Is a loathing of rapists and
> >of literary celebrations of rape merely a matter of bourgeois literary
> >taste?
> Dom
The books, written in prison, are fantasies. He was
> imprisoned by the ancien regime and freed by the revolutionaries and put
> to work as a judge, and was in fact sacked because he wouldn't sentence
> anyone to death. Doesn't that argue a complexity in itself, a fault line
> between the writing and the man?
Alison
Dear Dom and Alison,
you have two irreconcilable positions .
Dom , Alison is not saying that
Sade's readable fantasies do make him less responsible
of the crime of rape (if an attempt was ever made, during the mentioned
orgy,
was made in that direction with the initial consensus of the Lady).
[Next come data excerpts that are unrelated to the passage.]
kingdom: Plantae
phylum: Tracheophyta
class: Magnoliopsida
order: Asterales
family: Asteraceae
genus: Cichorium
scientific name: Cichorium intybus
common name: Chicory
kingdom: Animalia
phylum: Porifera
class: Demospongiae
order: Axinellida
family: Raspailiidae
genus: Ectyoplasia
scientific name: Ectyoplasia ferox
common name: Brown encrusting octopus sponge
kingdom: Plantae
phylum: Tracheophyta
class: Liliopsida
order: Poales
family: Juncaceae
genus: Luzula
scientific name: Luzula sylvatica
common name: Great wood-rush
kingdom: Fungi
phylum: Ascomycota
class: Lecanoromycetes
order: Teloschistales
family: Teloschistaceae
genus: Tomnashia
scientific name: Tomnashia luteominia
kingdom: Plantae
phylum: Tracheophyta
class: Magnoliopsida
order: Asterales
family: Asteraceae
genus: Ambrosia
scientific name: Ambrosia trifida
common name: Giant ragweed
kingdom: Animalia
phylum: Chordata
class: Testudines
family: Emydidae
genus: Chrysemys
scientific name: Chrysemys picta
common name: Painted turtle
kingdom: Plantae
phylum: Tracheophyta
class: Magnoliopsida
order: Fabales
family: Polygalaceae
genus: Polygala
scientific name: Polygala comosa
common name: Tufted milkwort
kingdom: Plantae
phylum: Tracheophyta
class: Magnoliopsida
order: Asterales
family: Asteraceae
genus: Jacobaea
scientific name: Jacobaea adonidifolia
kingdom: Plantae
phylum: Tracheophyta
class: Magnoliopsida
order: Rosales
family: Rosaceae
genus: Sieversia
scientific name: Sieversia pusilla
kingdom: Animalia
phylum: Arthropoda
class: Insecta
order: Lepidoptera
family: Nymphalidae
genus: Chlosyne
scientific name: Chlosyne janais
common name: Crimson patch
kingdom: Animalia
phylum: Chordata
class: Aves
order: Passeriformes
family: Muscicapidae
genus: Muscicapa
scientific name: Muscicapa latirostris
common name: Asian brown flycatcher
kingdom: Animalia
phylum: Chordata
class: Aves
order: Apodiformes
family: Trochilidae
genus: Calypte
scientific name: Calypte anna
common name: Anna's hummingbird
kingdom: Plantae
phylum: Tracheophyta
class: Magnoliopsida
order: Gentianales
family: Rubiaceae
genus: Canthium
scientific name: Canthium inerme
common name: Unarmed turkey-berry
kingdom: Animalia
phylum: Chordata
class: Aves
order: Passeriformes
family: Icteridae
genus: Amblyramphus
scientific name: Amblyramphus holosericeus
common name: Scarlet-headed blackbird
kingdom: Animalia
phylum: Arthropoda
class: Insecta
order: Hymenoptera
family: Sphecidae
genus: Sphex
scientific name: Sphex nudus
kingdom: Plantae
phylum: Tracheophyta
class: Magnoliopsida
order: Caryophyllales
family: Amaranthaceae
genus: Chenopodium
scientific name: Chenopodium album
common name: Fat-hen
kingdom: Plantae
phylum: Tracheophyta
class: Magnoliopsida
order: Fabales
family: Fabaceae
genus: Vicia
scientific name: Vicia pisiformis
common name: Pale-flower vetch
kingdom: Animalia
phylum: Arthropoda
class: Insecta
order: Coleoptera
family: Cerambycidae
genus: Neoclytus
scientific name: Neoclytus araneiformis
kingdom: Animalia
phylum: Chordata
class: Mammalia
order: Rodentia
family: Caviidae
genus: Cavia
For this crime he paid and was being imprisoned for his sexual practices
(sado-maso practices
that nowadays are so freely being advertised, as proved by Elle,
on British Poets, who speaks of "safe, consensual" exercises ).
For Sade to write about it implied to grant us with a critical distance.
Habermas and Apel have stressed how it is impossible to comprehend the
meaning of a text
and of its surrounding reality without understanding also, in a
materialistic sense,
from which ideology and politics
did it sprung out. And De Sade was surely also an ideologist.